Poiché il cinema non è solo un’esperienza linguistica,
ma, proprio in quanto ricerca linguistica, è un’esperienza filosofica. (2)
Doloroso si staglia, sull’orizzonte mistico di sacralità e profanità, il tema della morte; filo rosso a cui restano intrecciati, nella matassa dell’esistenza umana, molti lungometraggi del regista. Accattone, opera prima attraverso cui Pasolini si consacra alla settima arte, già mostra le cicatrici di questi intricati rapporti aventi come massimo comune denominatore la nera thanatos in vesti stracciate e “affamate”. Il film inizia “dantescamente”:
l’angel di Dio mi prese e quel
d’inferno gridava: “O tu del Ciel, perché mi privi?
Tu te ne porti di costui l’etterno
per una lagrimetta che ‘l mi toglie.(3)
Si afferma, nell’incipit qui riportato, la tendenza alla prolessi; embrione di una tecnica, già sperimentata nel campo della letteratura, e che svilupperà una sua definita costituzione ruotando sul perno dell’immagine, della musica o, sempre più raramente, della parola nelle successive opere audiovisive del neo-regista.
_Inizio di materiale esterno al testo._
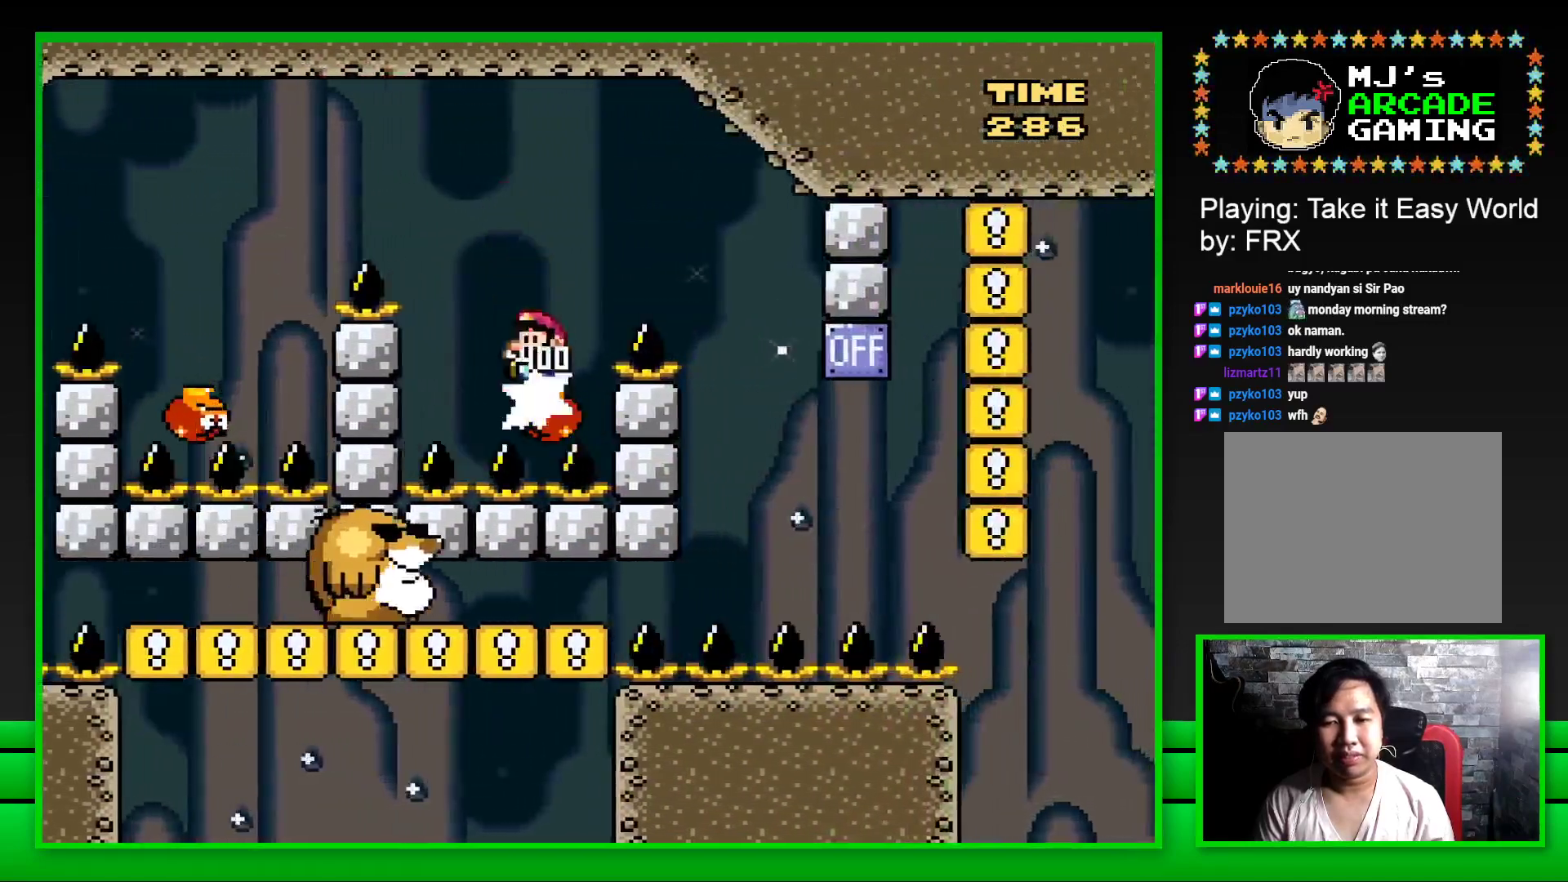
{"buttons": ["CROSS", "SQUARE", "DPAD_LEFT"], "left_stick": "center", "right_stick": "center", "events": [[350, "DPAD_RIGHT", "up"], [450, "DPAD_LEFT", "down"]]}
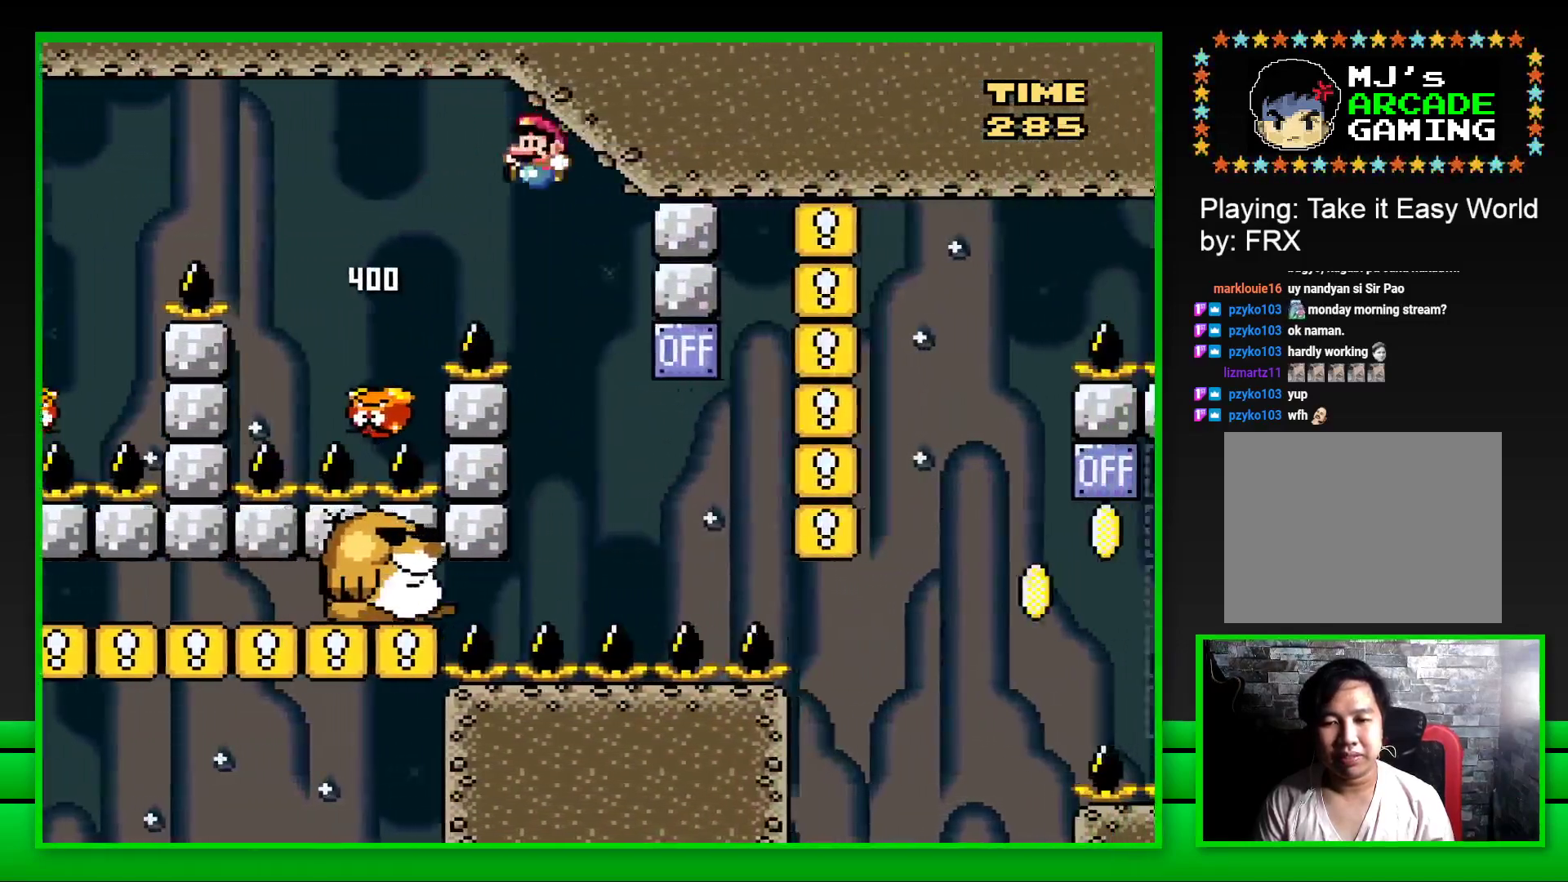
{"buttons": ["SQUARE"], "left_stick": "center", "right_stick": "center", "events": [[183, "DPAD_UP", "down"], [217, "DPAD_LEFT", "up"], [217, "DPAD_UP", "up"], [417, "CROSS", "up"]]}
Non a caso, infatti, Pasolini, appassionato cultore di Dante e della sua apertura alla “trasumanar”, predilige versi appartenenti al V canto del Purgatorio, ossia al passaggio in cui la Corona fiorentina e il proprio mentore latino attirano l’attenzione, a cui seguiranno l’avvicinamento e il dialogo, delle anime di chi morì “per forza” e, pur avendo condotto una vita appassita dalla colpa, ma pentendosi poco prima dell’ultimo respiro, spirò nel perdono del Signore.
Accattone, ladruncolo di un sobborgo straripante di profanità in cui ogni giorno si deve imparare in fretta a sopravvivere e in cui si ha diritto a opachi bagliori di autocoscienza che rendono ostico il riscatto, è destinato tuttavia ad una morte “sacra” attraverso cui, repentinamente, lo spettatore percepirà la profonda e inquieta santità del protagonista e proverà pietà per lui. Il riscatto è dunque nella dimensione dell’assenza? No, perché in Pasolini la morte non è mai “assenza” o “vuoto” ma un “pieno” o, meglio, una presenza della luce nella quale la verità si rende più chiara e fruibile; la morte è presenza al cui cospetto il sacro e il profano spezzano le catene del comune sentire e si fondono, si ribellano, si smarriscono per risorgere.
Quando ero bambino, parlavo da bambino, sentivo da bambino. Ora vediamo come in uno specchio, in maniera oscura, ma allora vedremo in modo chiaro, faccia a faccia; adesso conosco soltanto in modo imperfetto, allora invece conoscerò come sono conosciuto.(4)
Scrisse così nella Prima lettera ai Corinzi, oggi nota come “Lettera della carità”, Paolo di Tarso: altra figura cardine enigmaticamente affine e intrecciata alla sensibilità di Pasolini. In Pasolini la morte è dunque anticipata non solo dalla citazione dantesca, in cui nello specifico il purgante Bonconte da Montefeltro sta narrando al fiorentino la lotta tra il diavolo e l’angelo per il possesso della sua anima, ma se ne respira il presagio anche nelle prime scene di Accattone.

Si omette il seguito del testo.